GOAL OF THE EXERCISE:
These records contain pictures, which must be left out; copy exactly the lines from the one with "либо виде запрещено." up to and including the one with "khác, theo Haihaisoft.".

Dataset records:
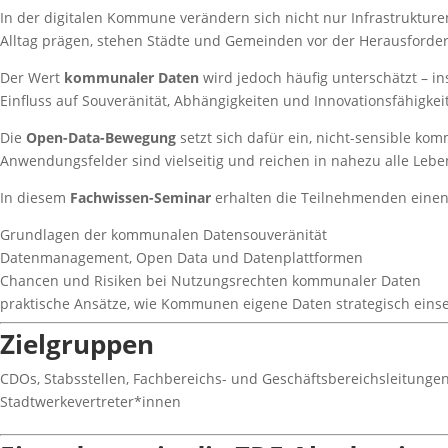
In der digitalen Kommune verändern sich nicht nur Infrastruktu
Alltag prägen, stehen Städte und Gemeinden vor der Herausforde
Der Wert
kommunaler Daten
wird jedoch häufig unterschätzt – 
Einfluss auf Souveränität, Abhängigkeiten und Innovationsfähigk
Die
Open-Data-Bewegung
setzt sich dafür ein, nicht-sensible k
Anwendungsfelder sind vielseitig und reichen in nahezu alle Lebe
In diesem
Fachwissen-Seminar
erhalten die Teilnehmenden einen
Grundlagen der kommunalen Datensouveränität
Datenmanagement, Open Data und Datenplattformen
Chancen und Risiken bei Nutzungsrechten kommunaler Daten
praktische Ansätze, wie Kommunen eigene Daten strategisch eins
Zielgruppen
CDOs, Stabsstellen, Fachbereichs- und Geschäftsbereichsleitunge
Stadtwerkevertreter*innen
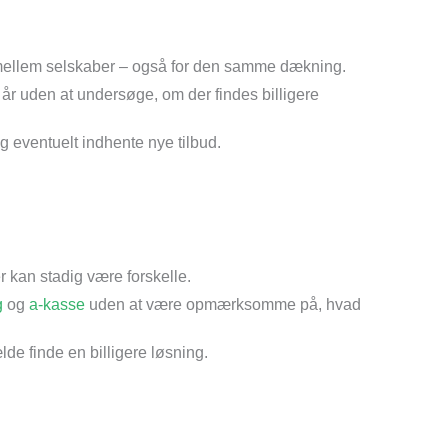
 mellem selskaber – også for den samme dækning.
r uden at undersøge, om der findes billigere
g eventuelt indhente nye tilbud.
r kan stadig være forskelle.
g
og
a-kasse
uden at være opmærksomme på, hvad
de finde en billigere løsning.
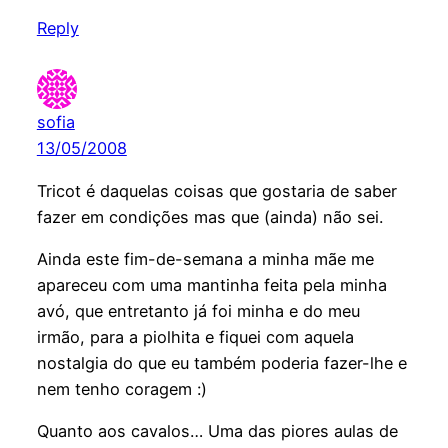
Reply
sofia
13/05/2008
Tricot é daquelas coisas que gostaria de saber
fazer em condições mas que (ainda) não sei.
Ainda este fim-de-semana a minha mãe me
apareceu com uma mantinha feita pela minha
avó, que entretanto já foi minha e do meu
irmão, para a piolhita e fiquei com aquela
nostalgia do que eu também poderia fazer-lhe e
nem tenho coragem :)
Quanto aos cavalos… Uma das piores aulas de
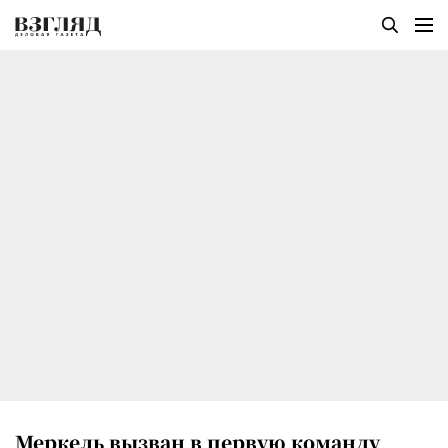
Меркель вызван в первую команду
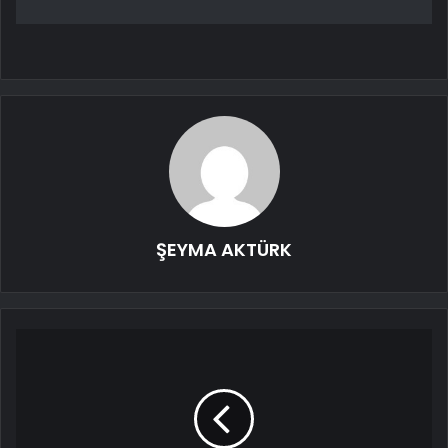
ŞEYMA AKTÜRK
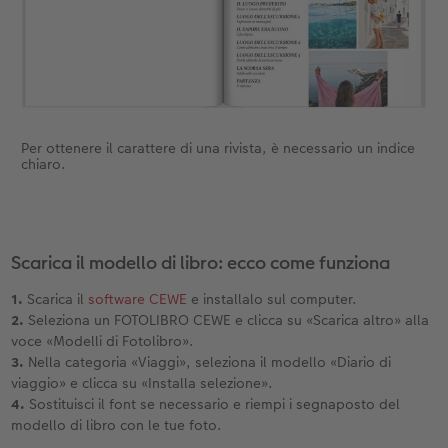
Per ottenere il carattere di una rivista, è necessario un indice
chiaro.
Scarica il modello di libro: ecco come funziona
1.
Scarica il
software CEWE
e installalo sul computer.
2.
Seleziona un FOTOLIBRO CEWE e clicca su «Scarica altro» alla
voce «Modelli di Fotolibro».
3.
Nella categoria «Viaggi», seleziona il modello «Diario di
viaggio» e clicca su «Installa selezione».
4.
Sostituisci il font se necessario e riempi i segnaposto del
modello di libro con le tue foto.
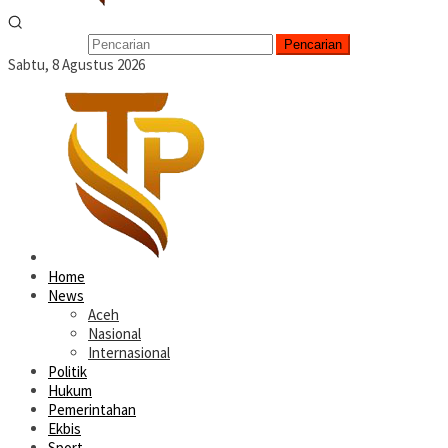
Pencarian
Sabtu, 8 Agustus 2026
Home
News
Aceh
Nasional
Internasional
Politik
Hukum
Pemerintahan
Ekbis
Sport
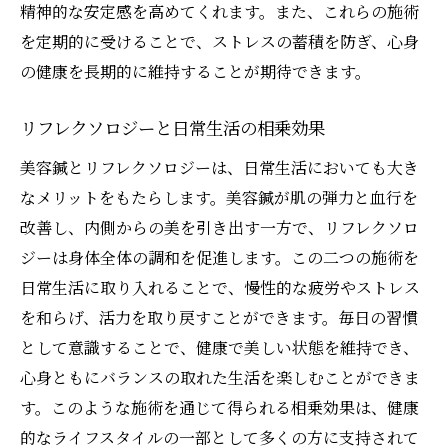
精神的な安定感を高めてくれます。また、これらの施術
を定期的に受けることで、ストレスの蓄積を防ぎ、心身
の健康を長期的に維持することが期待できます。
リフレクソロジーと日常生活の相乗効果
美容鍼とリフレクソロジーは、日常生活においても大き
なメリットをもたらします。美容鍼が肌の弾力と血行を
改善し、内側からの美を引き出す一方で、リフレクソロ
ジーは身体全体の調和を促進します。この二つの施術を
日常生活に取り入れることで、慢性的な疲労やストレス
を和らげ、活力を取り戻すことができます。毎日の習慣
として意識することで、健康で美しい状態を維持でき、
心身ともにバランスの取れた生活を楽しむことができま
す。このような施術を通じて得られる相乗効果は、健康
的なライフスタイルの一部として多くの方に支持されて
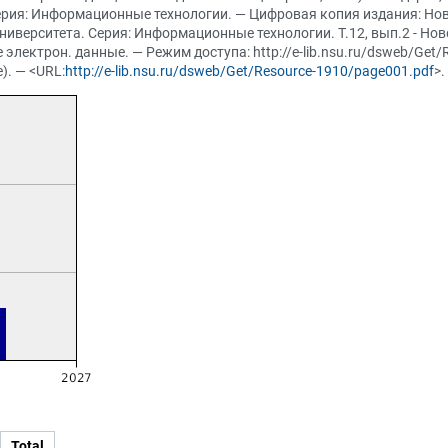
. Серия: Информационные технологии. — Цифровая копия издания: Н
ерситета. Серия: Информационные технологии. Т.12, вып.2 - Новосиби
 электрон. данные. — Режим доступа: http://e-lib.nsu.ru/dsweb/Ge
). — <URL:
http://e-lib.nsu.ru/dsweb/Get/Resource-1910/page001.pdf
>.
Total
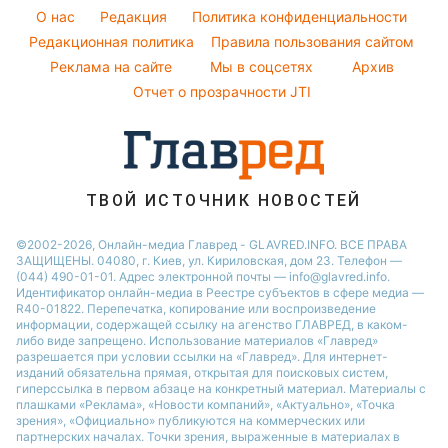
Оптические иллюзии
Советы от Андре Тана
Настя Каменских
O нас
Редакция
Политика конфиденциальности
Новости Сум
Народные приметы
Редакционная политика
Правила пользования сайтом
Виталий Козловский
Новости Тернополя
Реклама на сайте
Мы в соцсетях
Архив
Все о шоу-бизнесе
Потап
Новости Черкассы
Отчет о прозрачности JTI
Новости Житомира
Новости Ровно
Новости Одессы
ТВОЙ ИСТОЧНИК НОВОСТЕЙ
Новости Запорожья
©2002-2026, Онлайн-медиа Главред - GLAVRED.INFO. ВСЕ ПРАВА
ЗАЩИЩЕНЫ. 04080, г. Киев, ул. Кириловская, дом 23. Телефон —
(044) 490-01-01. Адрес электронной почты — info@glavred.info.
Идентификатор онлайн-медиа в Реестре cубъектов в сфере медиа —
R40-01822.
Перепечатка, копирование или воспроизведение
информации, содержащей ссылку на агенство ГЛАВРЕД, в каком-
либо виде запрещено. Использование материалов «Главред»
разрешается при условии ссылки на «Главред». Для интернет-
изданий обязательна прямая, открытая для поисковых систем,
гиперссылка в первом абзаце на конкретный материал. Материалы с
плашками «Реклама», «Новости компаний», «Актуально», «Точка
зрения», «Официально» публикуются на коммерческих или
партнерских началах. Точки зрения, выраженные в материалах в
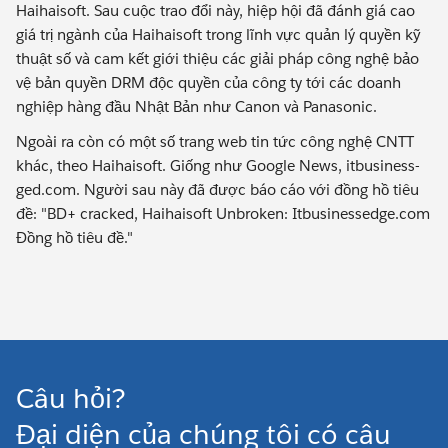
Haihaisoft. Sau cuộc trao đổi này, hiệp hội đã đánh giá cao
giá trị ngành của Haihaisoft trong lĩnh vực quản lý quyền kỹ
thuật số và cam kết giới thiệu các giải pháp công nghệ bảo
vệ bản quyền DRM độc quyền của công ty tới các doanh
nghiệp hàng đầu Nhật Bản như Canon và Panasonic.
Ngoài ra còn có một số trang web tin tức công nghệ CNTT
khác, theo Haihaisoft. Giống như Google News, itbusiness-
ged.com. Người sau này đã được báo cáo với đồng hồ tiêu
đề: "BD+ cracked, Haihaisoft Unbroken: Itbusinessedge.com
Đồng hồ tiêu đề."
Câu hỏi?
Đại diện của chúng tôi có câu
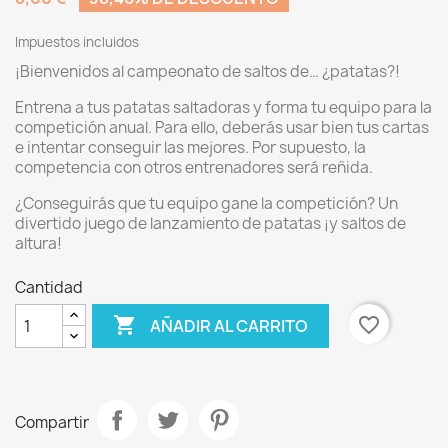
Impuestos incluidos
¡Bienvenidos al campeonato de saltos de… ¿patatas?!
Entrena a tus patatas saltadoras y forma tu equipo para la
competición anual. Para ello, deberás usar bien tus cartas
e intentar conseguir las mejores. Por supuesto, la
competencia con otros entrenadores será reñida.
¿Conseguirás que tu equipo gane la competición? Un
divertido juego de lanzamiento de patatas ¡y saltos de
altura!
Cantidad

favorite_border
AÑADIR AL CARRITO
Compartir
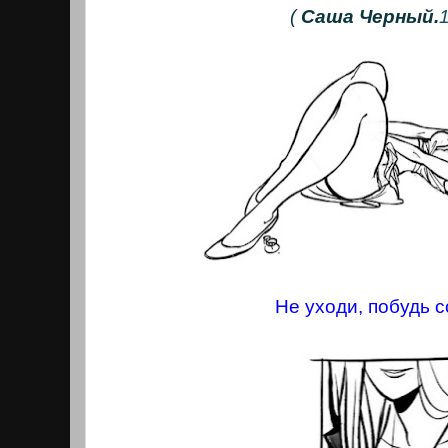
(
Саша Черный.
Не уходи, побудь с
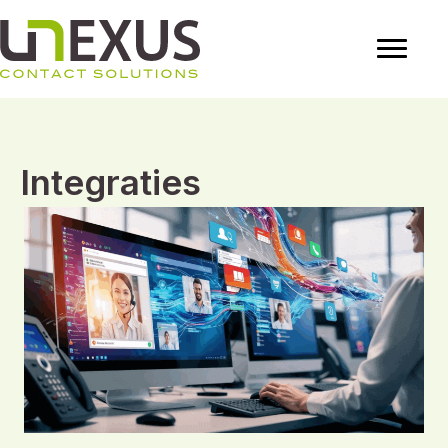
Integraties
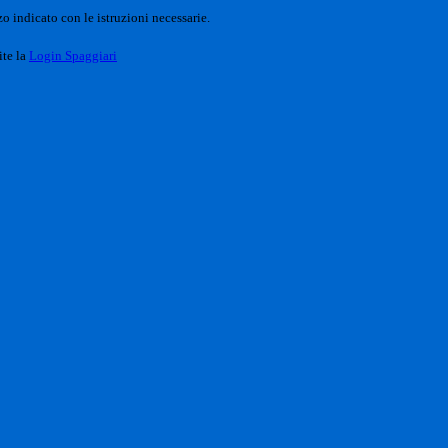
o indicato con le istruzioni necessarie.
ite la
Login Spaggiari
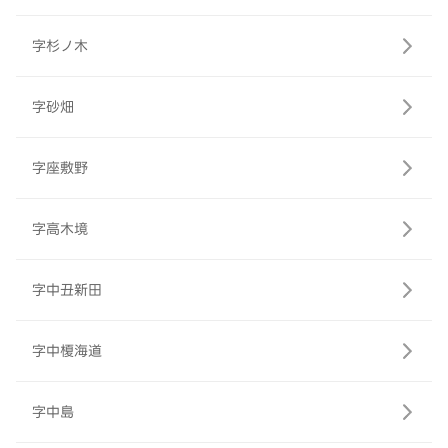
字杉ノ木
字砂畑
字座敷野
字高木境
字中丑新田
字中榎海道
字中島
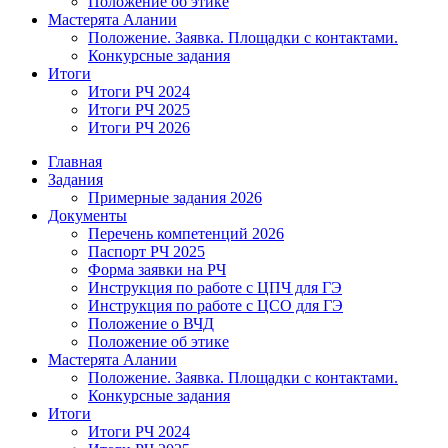
Положение об этике
Мастерята Алании
Положение. Заявка. Площадки с контактами.
Конкурсные задания
Итоги
Итоги РЧ 2024
Итоги РЧ 2025
Итоги РЧ 2026
Главная
Задания
Примерные задания 2026
Документы
Перечень компетенций 2026
Паспорт РЧ 2025
Форма заявки на РЧ
Инструкция по работе с ЦПЧ для ГЭ
Инструкция по работе с ЦСО для ГЭ
Положение о ВЧД
Положение об этике
Мастерята Алании
Положение. Заявка. Площадки с контактами.
Конкурсные задания
Итоги
Итоги РЧ 2024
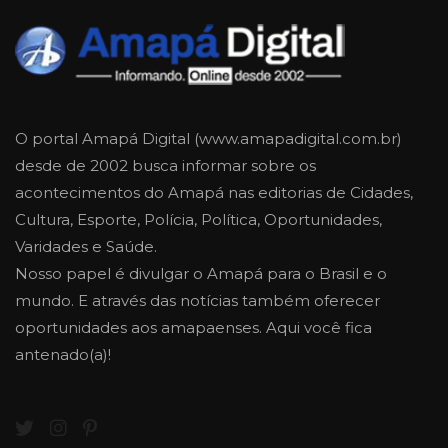
O portal Amapá Digital (www.amapadigital.com.br)
desde de 2002 busca informar sobre os
acontecimentos do Amapá nas editorias de Cidades,
Cultura, Esporte, Polícia, Política, Oportunidades,
Varidades e Saúde.
Nosso papel é divulgar o Amapá para o Brasil e o
mundo. E através das notícias também oferecer
oportunidades aos amapaenses. Aqui você fica
antenado(a)!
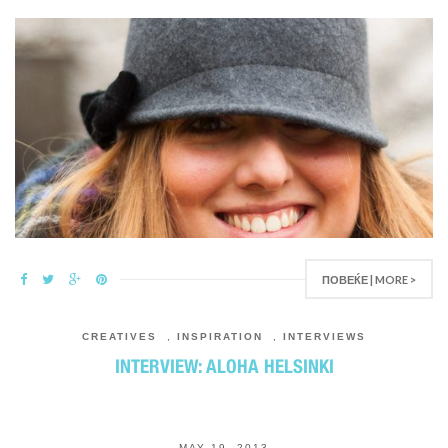
ПОВЕЌЕ | MORE >
CREATIVES
,
INSPIRATION
,
INTERVIEWS
INTERVIEW: ALOHA HELSINKI
MAY 19, 2013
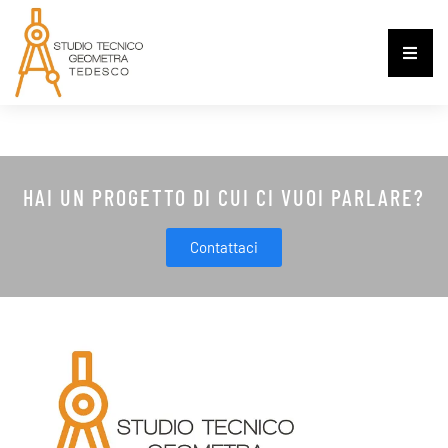
HAI UN PROGETTO DI CUI CI VUOI PARLARE?
Contattaci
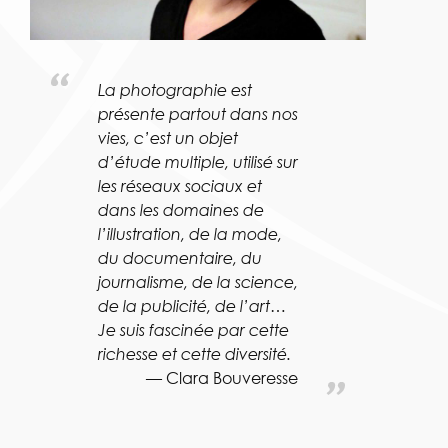
La photographie est
présente partout dans nos
vies, c’est un objet
d’étude multiple, utilisé sur
les réseaux sociaux et
dans les domaines de
l’illustration, de la mode,
du documentaire, du
journalisme, de la science,
de la publicité, de l’art…
Je suis fascinée par cette
richesse et cette diversité.
Clara Bouveresse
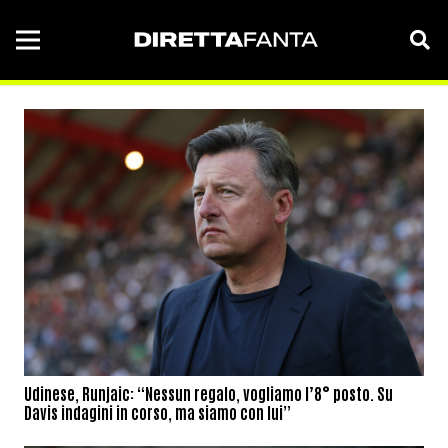
Udinese, Runjaic: “Nessun regalo, vogliamo l’8° posto. Su
Davis indagini in corso, ma siamo con lui”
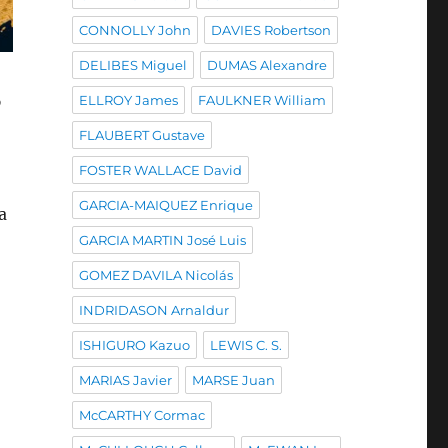
CONNOLLY John
DAVIES Robertson
DELIBES Miguel
DUMAS Alexandre
o
ELLROY James
FAULKNER William
FLAUBERT Gustave
FOSTER WALLACE David
GARCIA-MAIQUEZ Enrique
a
GARCIA MARTIN José Luis
GOMEZ DAVILA Nicolás
INDRIDASON Arnaldur
ISHIGURO Kazuo
LEWIS C. S.
MARIAS Javier
MARSE Juan
McCARTHY Cormac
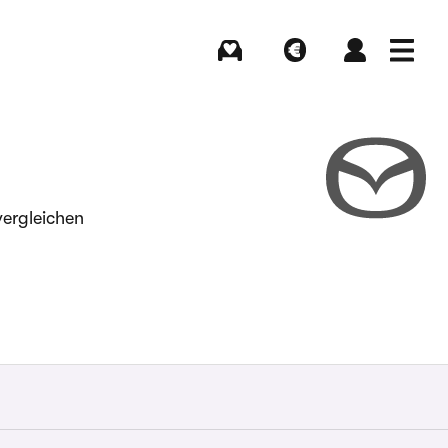
Kaufen
Verkaufen
Login
Menü
vergleichen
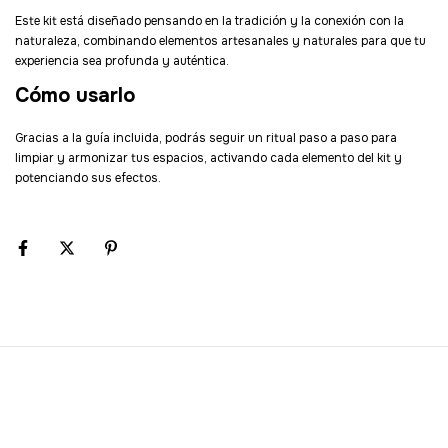
Este kit está diseñado pensando en la tradición y la conexión con la
naturaleza, combinando elementos artesanales y naturales para que tu
experiencia sea profunda y auténtica.
Cómo usarlo
Gracias a la guía incluida, podrás seguir un ritual paso a paso para
limpiar y armonizar tus espacios, activando cada elemento del kit y
potenciando sus efectos.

RESULT:
либо виде запрещено. Использование материалов «Главред»
разрешается при условии ссылки на «Главред». Для интернет-
изданий обязательна прямая, открытая для поисковых систем,
гиперссылка в первом абзаце на конкретный материал. Материалы с
плашками «Реклама», «Новости компаний», «Актуально», «Точка
зрения», «Официально» публикуются на коммерческих или
партнерских началах. Точки зрения, выраженные в материалах в
Haihaisoft. Sau cuộc trao đổi này, hiệp hội đã đánh giá cao
giá trị ngành của Haihaisoft trong lĩnh vực quản lý quyền kỹ
thuật số và cam kết giới thiệu các giải pháp công nghệ bảo
vệ bản quyền DRM độc quyền của công ty tới các doanh
nghiệp hàng đầu Nhật Bản như Canon và Panasonic.
Ngoài ra còn có một số trang web tin tức công nghệ CNTT
khác, theo Haihaisoft. Giống như Google News, itbusiness-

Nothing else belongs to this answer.